Safety and efficacy of abobotulinumtoxinA for hemiparesis in adults with upper limb spasticity after stroke or traumatic brain injury: a double-blind randomised controlled trial
Abstract
Background Resistance from antagonistic muscle groups might be a crucial factor reducing function in chronic hemiparesis. The resistance due to spastic co-contraction might be reduced by botulinum toxin injections.
We assessed the effects of abobotulinumtoxinA injection in the upper limb muscles on muscle tone, spasticity, active movement, and function. Methods In this randomised, placebo-controlled, double-blind study, we enrolled adults (aged 18-80 years) at least 6 months after stroke or brain trauma from 34 neurology or rehabilitation clinics in Europe and the USA.
Eligible participants were randomly allocated in a 1: 1: 1 ratio with a computer-generated list to receive a single injection session of abobotulinumtoxinA 500 U or 1000 U or placebo into the most hypertonic muscle group among the elbow, wrist, or finger flexors (primary target muscle group [PTMG]), and into at least two additional muscle groups from the elbow, wrist, or finger flexors or shoulder extensors. Patients and investigators were masked to treatment allocation.

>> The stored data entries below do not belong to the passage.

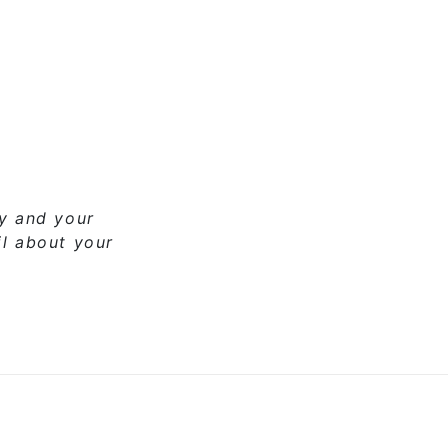
ny and your
il about your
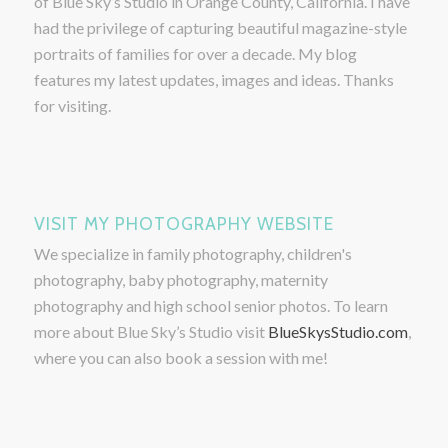
of Blue Sky’s Studio in Orange County, California. I have
had the privilege of capturing beautiful magazine-style
portraits of families for over a decade. My blog
features my latest updates, images and ideas. Thanks
for visiting.
VISIT MY PHOTOGRAPHY WEBSITE
We specialize in family photography, children's
photography, baby photography, maternity
photography and high school senior photos. To learn
more about Blue Sky’s Studio visit
BlueSkysStudio.com
,
where you can also book a session with me!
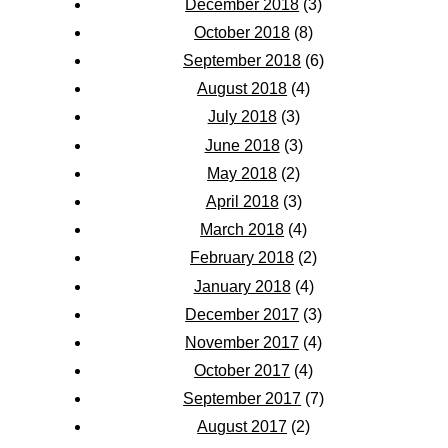
December 2018
(3)
October 2018
(8)
September 2018
(6)
August 2018
(4)
July 2018
(3)
June 2018
(3)
May 2018
(2)
April 2018
(3)
March 2018
(4)
February 2018
(2)
January 2018
(4)
December 2017
(3)
November 2017
(4)
October 2017
(4)
September 2017
(7)
August 2017
(2)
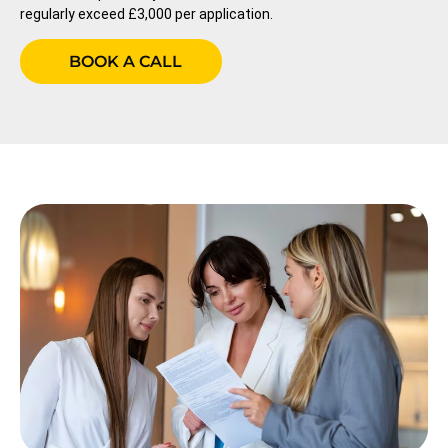
regularly exceed £3,000 per application.
BOOK A CALL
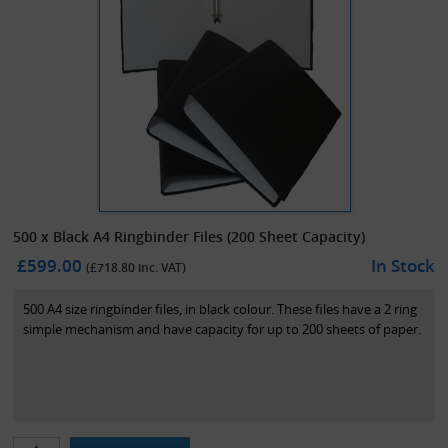
500 x Black A4 Ringbinder Files (200 Sheet Capacity)
£599.00
In Stock
(£
718.80
inc. VAT)
500 A4 size ringbinder files, in black colour. These files have a 2 ring
simple mechanism and have capacity for up to 200 sheets of paper.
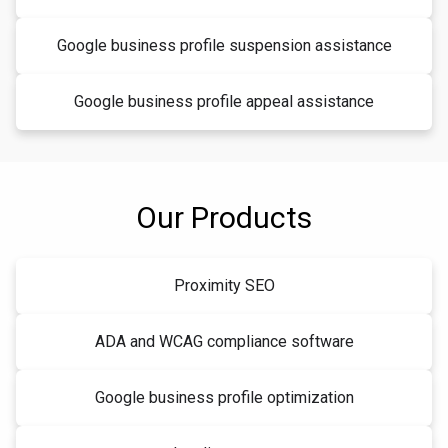
Google business profile suspension assistance
Google business profile appeal assistance
Our Products
Proximity SEO
ADA and WCAG compliance software
Google business profile optimization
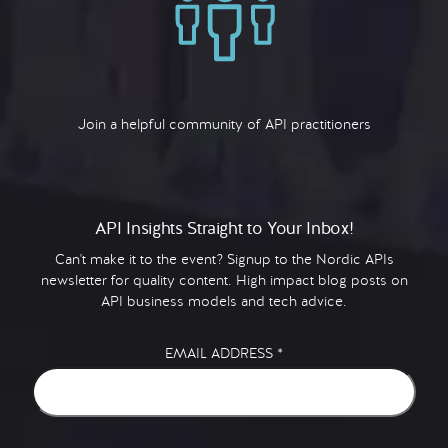
Join a helpful community of API practitioners
API Insights Straight to Your Inbox!
Can't make it to the event? Signup to the Nordic APIs
newsletter for quality content. High impact blog posts on
API business models and tech advice.
EMAIL ADDRESS
*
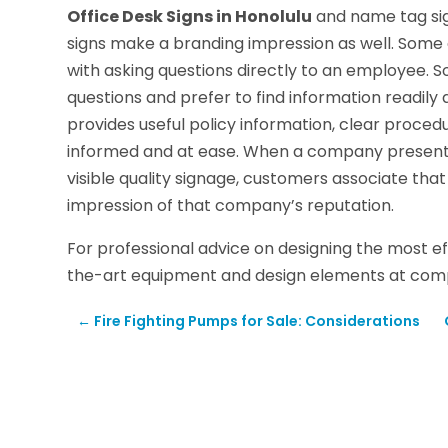
Office Desk Signs in Honolulu
and name tag sig
signs make a branding impression as well. Some
with asking questions directly to an employee. 
questions and prefer to find information readil
provides useful policy information, clear procedu
informed and at ease. When a company presents t
visible quality signage, customers associate that
impression of that company’s reputation.
For professional advice on designing the most ef
the-art equipment and design elements at comp
←
Fire Fighting Pumps for Sale: Considerations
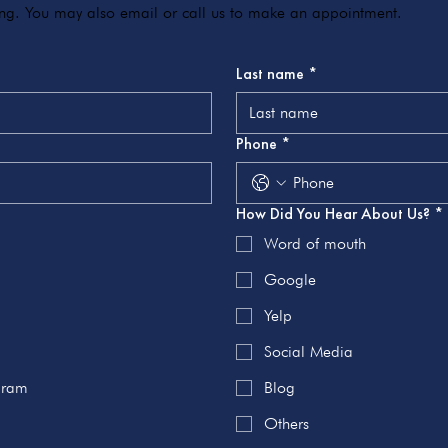
ving. You may also email or call us to make an appointment.
Last name
*
Phone
*
How Did You Hear About Us?
*
Word of mouth
Google
Yelp
Social Media
ogram
Blog
Others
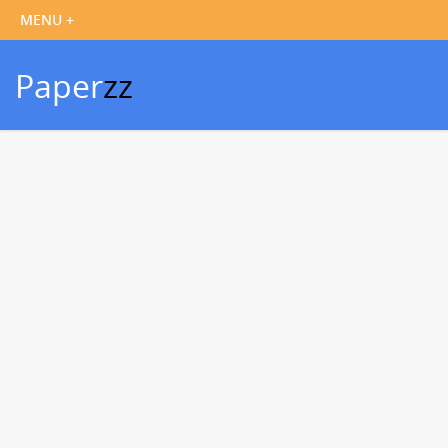
Paper
zz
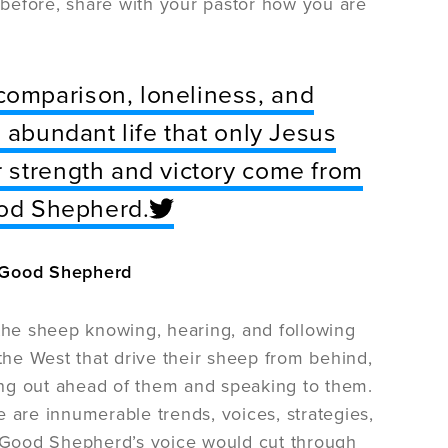
before, share with your pastor how you are
omparison, loneliness, and
 abundant life that only Jesus
 strength and victory come from
ood Shepherd.
e Good Shepherd
 the sheep knowing, hearing, and following
 the West that drive their sheep from behind,
ing out ahead of them and speaking to them.
 are innumerable trends, voices, strategies,
he Good Shepherd’s voice would cut through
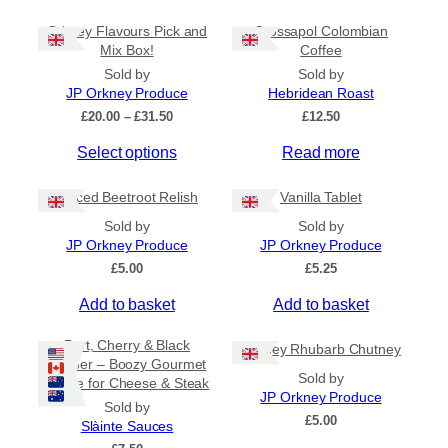
Orkney Flavours Pick and
Crossapol Colombian
General Categories
+
Mix Box!
Coffee
Sold by
Sold by
JP Orkney Produce
Hebridean Roast
P
£
20.00
–
£
31.50
£
12.50
r
Select options
Read more
i
c
e
Spiced Beetroot Relish
Vanilla Tablet
r
a
Sold by
Sold by
n
JP Orkney Produce
JP Orkney Produce
g
£
5.00
£
5.25
e
:
Add to basket
Add to basket
£
2
Port, Cherry & Black
Orkney Rhubarb Chutney
0
Pepper – Boozy Gourmet
.
Sold by
Sauce for Cheese & Steak
0
JP Orkney Produce
0
Sold by
£
5.00
t
Slàinte Sauces
h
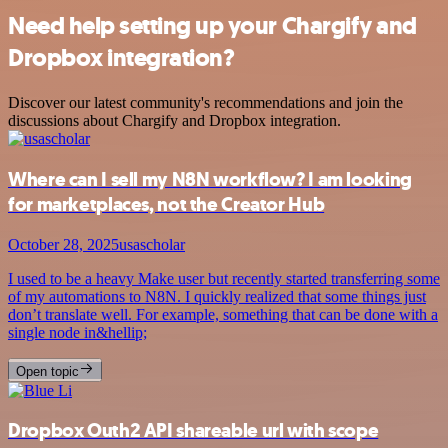
Need help setting up your Chargify and
Dropbox integration?
Discover our latest community's recommendations and join the
discussions about Chargify and Dropbox integration.
Where can I sell my N8N workflow? I am looking
for marketplaces, not the Creator Hub
October 28, 2025
usascholar
I used to be a heavy Make user but recently started transferring some
of my automations to N8N. I quickly realized that some things just
don’t translate well. For example, something that can be done with a
single node in&hellip;
Open topic
Dropbox Outh2 API shareable url with scope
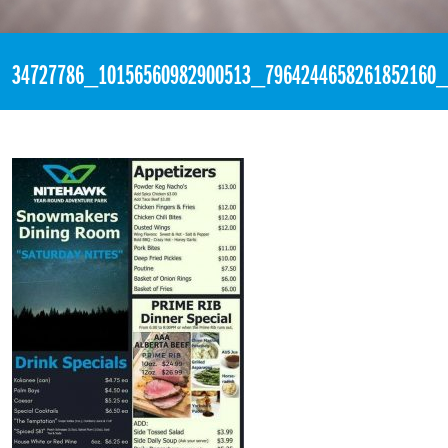
«
4:14pm June 9th, 2018 [Facebook]
34727786_10156560982900513_7964244658261852160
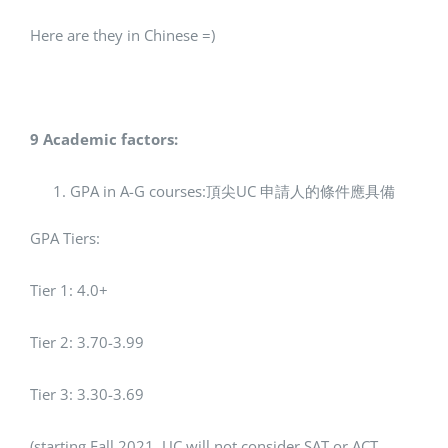
Here are they in Chinese =)
9 Academic factors:
GPA in A-G courses:頂尖UC 申請人的條件應具備
GPA Tiers:
Tier 1: 4.0+
Tier 2: 3.70-3.99
Tier 3: 3.30-3.69
(starting Fall 2021, UC will not consider SAT or ACT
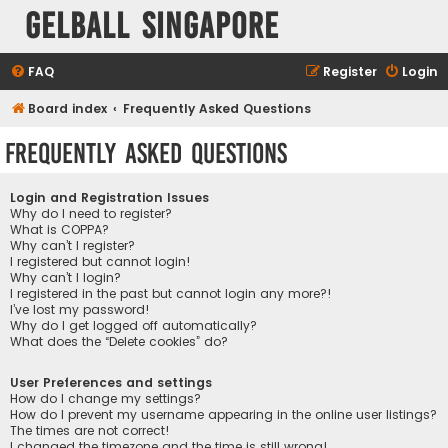
Gelball Singapore
FAQ
Register
Login
Board index
Frequently Asked Questions
Frequently Asked Questions
Login and Registration Issues
Why do I need to register?
What is COPPA?
Why can’t I register?
I registered but cannot login!
Why can’t I login?
I registered in the past but cannot login any more?!
I’ve lost my password!
Why do I get logged off automatically?
What does the “Delete cookies” do?
User Preferences and settings
How do I change my settings?
How do I prevent my username appearing in the online user listings?
The times are not correct!
I changed the timezone and the time is still wrong!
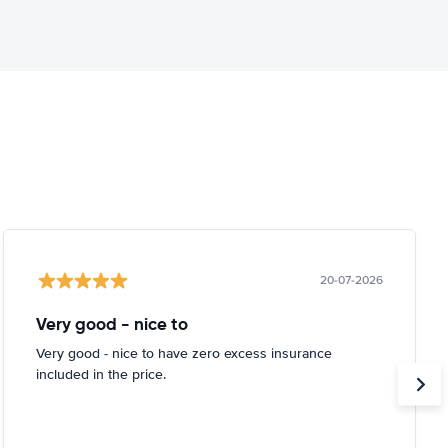
20-07-2026
Very good - nice to
Very good - nice to have zero excess insurance
included in the price.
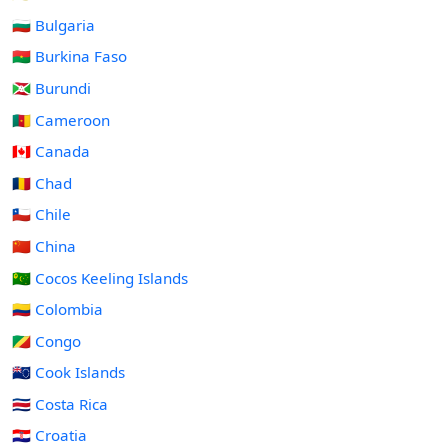
🇧🇬 Bulgaria
🇧🇫 Burkina Faso
🇧🇮 Burundi
🇨🇲 Cameroon
🇨🇦 Canada
🇹🇩 Chad
🇨🇱 Chile
🇨🇳 China
🇨🇨 Cocos Keeling Islands
🇨🇴 Colombia
🇨🇬 Congo
🇨🇰 Cook Islands
🇨🇷 Costa Rica
🇭🇷 Croatia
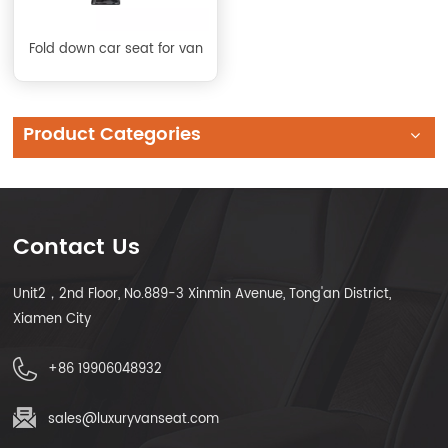
Fold down car seat for van
Product Categories
Contact Us
Unit2，2nd Floor, No.889-3 Xinmin Avenue, Tong'an District,
Xiamen City
+86 19906048932
sales@luxuryvanseat.com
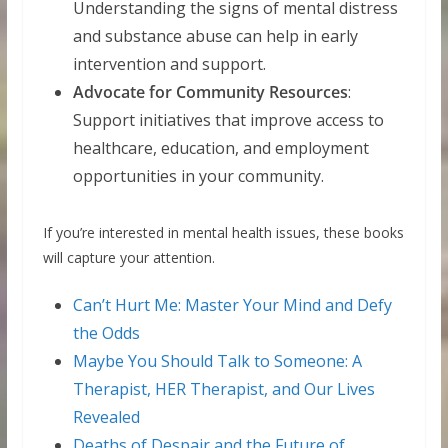
Understanding the signs of mental distress
and substance abuse can help in early
intervention and support.
Advocate for Community Resources
:
Support initiatives that improve access to
healthcare, education, and employment
opportunities in your community.
If you’re interested in mental health issues, these books
will capture your attention.
Can’t Hurt Me: Master Your Mind and Defy
the Odds
Maybe You Should Talk to Someone: A
Therapist, HER Therapist, and Our Lives
Revealed
Deaths of Despair and the Future of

The primary endpoint was the change in muscle tone (Modified Ashworth Scale [MAS]) in the PTMG from baseline to 4 weeks. Secondary endpoints were Physician Global Assessment (PGA) at week 4 and change from baseline to 4 weeks in the perceived function (Disability Assessment Scale [DAS]) in the principal target of treatment, selected by the patient together with physician from four functional domains (dressing, hygiene, limb position, and pain).
Analysis was by intention to treat. This study is registered with ClinicalTrials.gov, number NCT01313299.